Russia restores missile umbrella
The Russian Space Troops will receive two sophisticated Voronezh-DM radars in December 2011, to be incorporated in the system of early warning of missile launches, Itar-Tass reported.
One of them will start operating in Armavir, and the other - in Kaliningrad, the Russian westernmost city. This radar will ensure Russian nuclear parity in case a Euro ABM is deployed, writes the Izvestia newspaper on Thursday. In 2012 a similar facility will be put into operation in the Irkutsk Region.
The task of the advanced radars will be to detect missiles, blasted off from other countries. Using these radar stations, Russia will fully restore control over air space around its borders.
"The commissioning of the Voronezh-DM radars is to restore integrity of radar control over air space. In some cases, we plug the present gaps, in others, we increase capacities of old stations," the newspaper learnt at the Space Troops.
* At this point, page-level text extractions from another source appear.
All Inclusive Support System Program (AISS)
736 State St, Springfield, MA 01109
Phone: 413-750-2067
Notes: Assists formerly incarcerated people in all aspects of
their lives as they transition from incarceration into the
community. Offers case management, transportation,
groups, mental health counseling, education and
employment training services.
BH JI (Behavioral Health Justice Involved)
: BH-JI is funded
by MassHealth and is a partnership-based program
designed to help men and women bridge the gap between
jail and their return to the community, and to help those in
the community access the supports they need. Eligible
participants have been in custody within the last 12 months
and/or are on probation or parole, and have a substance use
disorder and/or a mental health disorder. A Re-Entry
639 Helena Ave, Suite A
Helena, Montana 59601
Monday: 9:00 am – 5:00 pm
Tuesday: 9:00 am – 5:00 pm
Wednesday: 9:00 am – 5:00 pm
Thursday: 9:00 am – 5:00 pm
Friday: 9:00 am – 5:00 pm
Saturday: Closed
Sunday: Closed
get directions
In contrast to "Soviet predecessors" - the radars in Azerbaijan, Belarus, Ukraine and Kazakhstan - the new radars will be stationed in the Russian territory. Besides, they consume 40 percent less energy and can see what is going on in the skies and outer-space at a distance of 4,500 kilometres.
The first new-type radar Voronezh-DM was handed over for test operation in 2009 near St. Petersburg, in the village of Lekhtusi. It will be already combat-ready in December. Its operation set off the loss of a radar in Latvia. The Space Troops got the chance to see air space from the Morocco coast to Shpitsbergen as well as the US east coast.
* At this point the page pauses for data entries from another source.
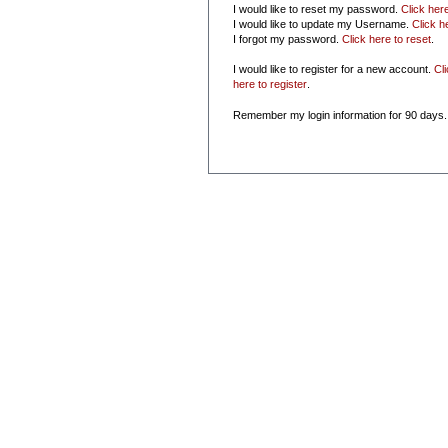
I would like to reset my password.
Click her
I would like to update my Username.
Click h
I forgot my password.
Click here to reset
.
I would like to register for a new account.
Cl
here to register
.
Remember my login information for 90 days.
The next year witnesses the commissioning of the second radar in Armavir, "inspecting" South Europe up to the North Africa coast. Its capacities closed the gap that formed as a result of Moscow's refusal to operate a station in Sevastopol.
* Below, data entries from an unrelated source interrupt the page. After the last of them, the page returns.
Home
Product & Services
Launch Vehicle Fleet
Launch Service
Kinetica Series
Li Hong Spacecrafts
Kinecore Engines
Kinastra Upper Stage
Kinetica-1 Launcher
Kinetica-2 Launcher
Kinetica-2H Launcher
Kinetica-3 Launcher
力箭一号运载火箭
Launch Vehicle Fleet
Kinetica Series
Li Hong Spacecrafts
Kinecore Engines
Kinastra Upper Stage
"The construction of the radar in the Kaliningrad Region, in the village of Pionerskoye covers the western sector which was guarded by stations in Mukachevo and Belarussian Baranovichi. The second station under construction in Armavir will supplement capacities of the Gabalinskaya radar in Azerbaijan.
The next year will see the commissioning of a facility in the Irkutsk Region, which will "search" the space from China to the US western coast. Following this, "we can say that we fully restored the radar system of early warning of a missile attack," the Space Troops emphasised.
Defence Minister Anatoly Serdyukov who recently visited the Azerbaijan Gabalinskaya radar ("Daryal"), said that the military leadership does not intend to abandon the old Soviet stations, located in neighbour republics. "Everything remains as it is for the time being. We do not give up a single station and do not plan to," Serdyukov said.
According to Izvestia, Russia is not likely to stop with construction of the radar near Irkutsk. The Defence Ministry's plans provide for complete replacement, under the state programme of armaments till 2020, of all Soviet long-distance radars with the new Voronezh-DM and construction of several new ones.
It is planned to spend several billion roubles for their erection. The military say that the Arctic alone remains inaccessible.